▶ What the task requires:
The required output is the exact run of lines below that opens at the line with "right shoulder: (628, 463)" and closes at the line with "left back paw: (721, 535)".

Data shown Block Start

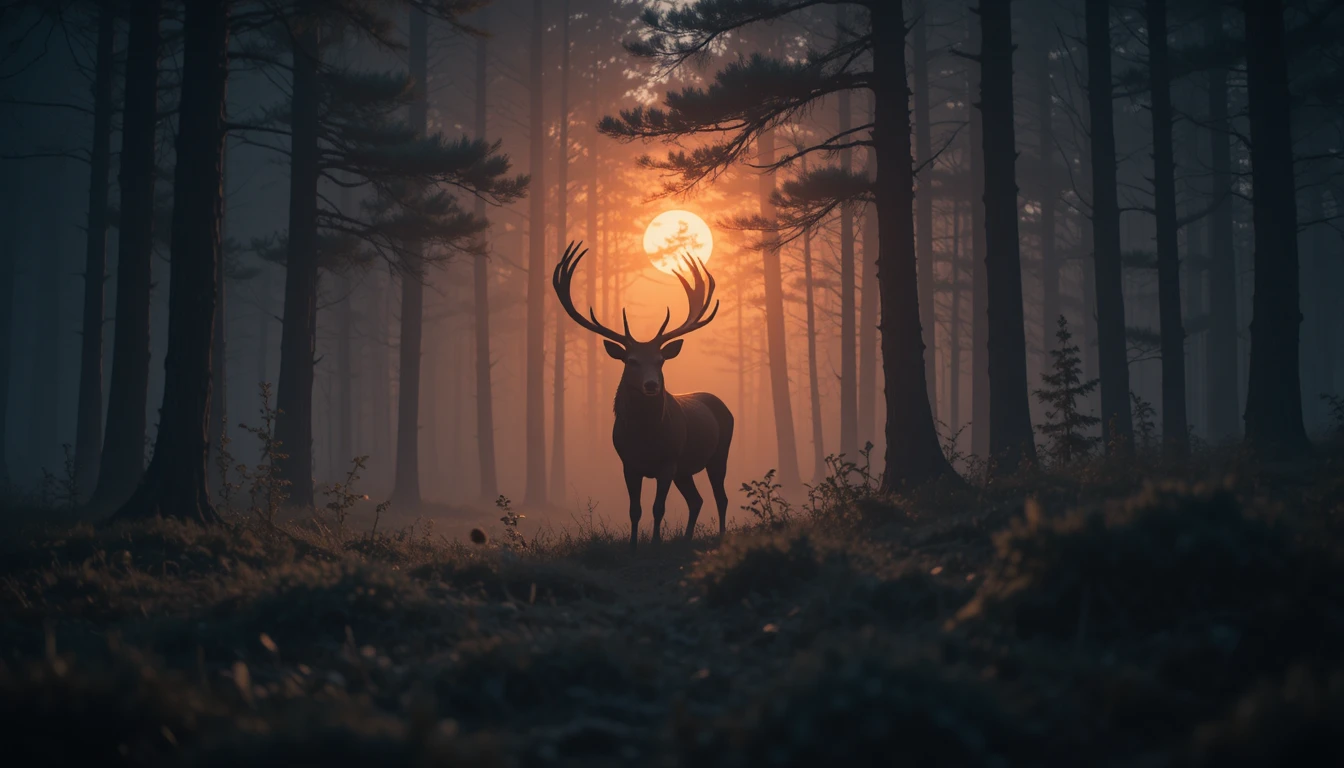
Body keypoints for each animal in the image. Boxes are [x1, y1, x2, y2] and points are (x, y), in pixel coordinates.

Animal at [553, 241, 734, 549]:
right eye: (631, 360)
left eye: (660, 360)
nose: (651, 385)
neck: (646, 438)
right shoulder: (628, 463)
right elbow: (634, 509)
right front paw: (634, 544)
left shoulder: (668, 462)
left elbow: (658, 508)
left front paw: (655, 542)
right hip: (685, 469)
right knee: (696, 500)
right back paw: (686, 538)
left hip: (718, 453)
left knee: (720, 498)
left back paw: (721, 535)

Data shown Block End
Data shown Block Start

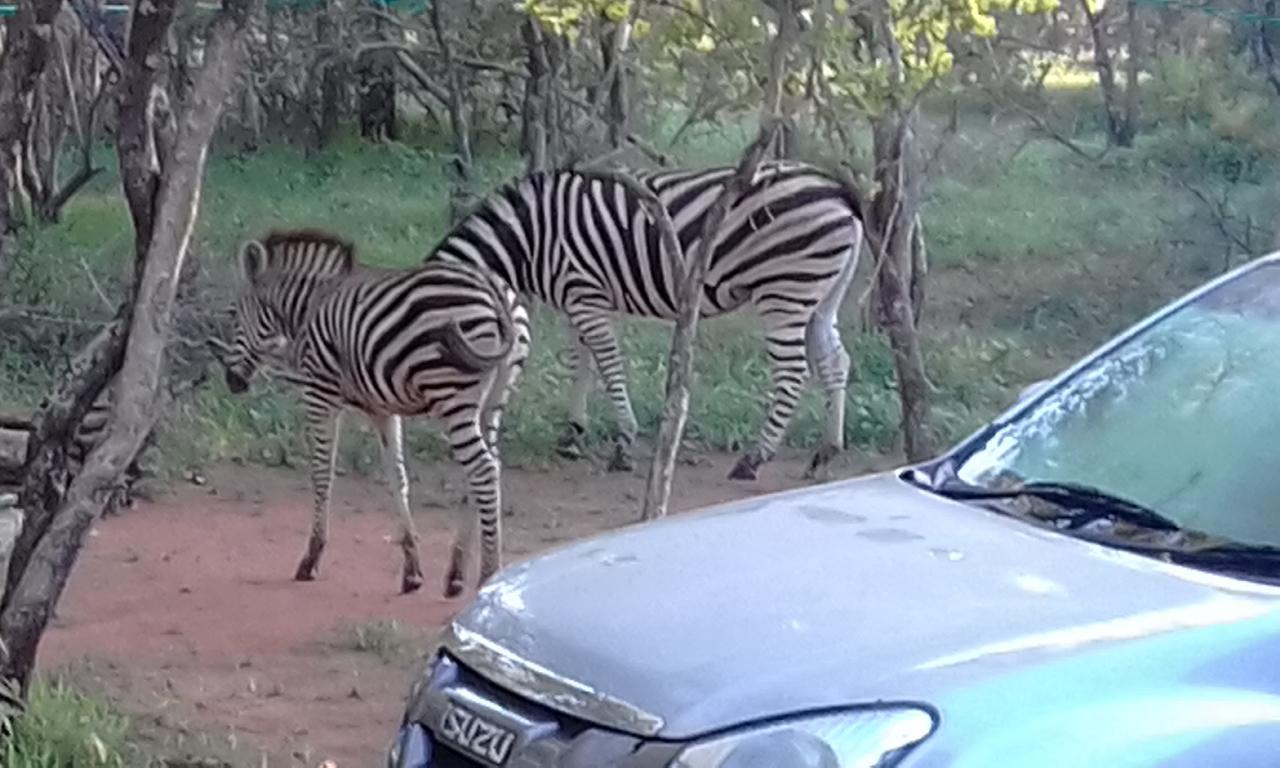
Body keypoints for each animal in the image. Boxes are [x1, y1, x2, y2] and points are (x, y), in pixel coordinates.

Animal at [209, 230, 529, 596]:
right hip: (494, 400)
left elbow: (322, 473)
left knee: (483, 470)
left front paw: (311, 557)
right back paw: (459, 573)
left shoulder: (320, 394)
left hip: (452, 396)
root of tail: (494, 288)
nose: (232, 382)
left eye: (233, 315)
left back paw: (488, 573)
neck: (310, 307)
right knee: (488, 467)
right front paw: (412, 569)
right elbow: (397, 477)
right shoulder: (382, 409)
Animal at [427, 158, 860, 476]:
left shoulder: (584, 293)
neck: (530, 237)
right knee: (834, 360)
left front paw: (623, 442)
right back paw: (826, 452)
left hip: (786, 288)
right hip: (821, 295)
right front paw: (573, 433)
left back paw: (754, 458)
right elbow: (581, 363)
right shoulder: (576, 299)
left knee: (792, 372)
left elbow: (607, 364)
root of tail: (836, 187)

Data shown Block End

▶ Task answer:
right shoulder: (628, 463)
right elbow: (634, 509)
right front paw: (634, 544)
left shoulder: (668, 462)
left elbow: (658, 508)
left front paw: (655, 542)
right hip: (685, 469)
right knee: (696, 500)
right back paw: (686, 538)
left hip: (718, 453)
left knee: (720, 498)
left back paw: (721, 535)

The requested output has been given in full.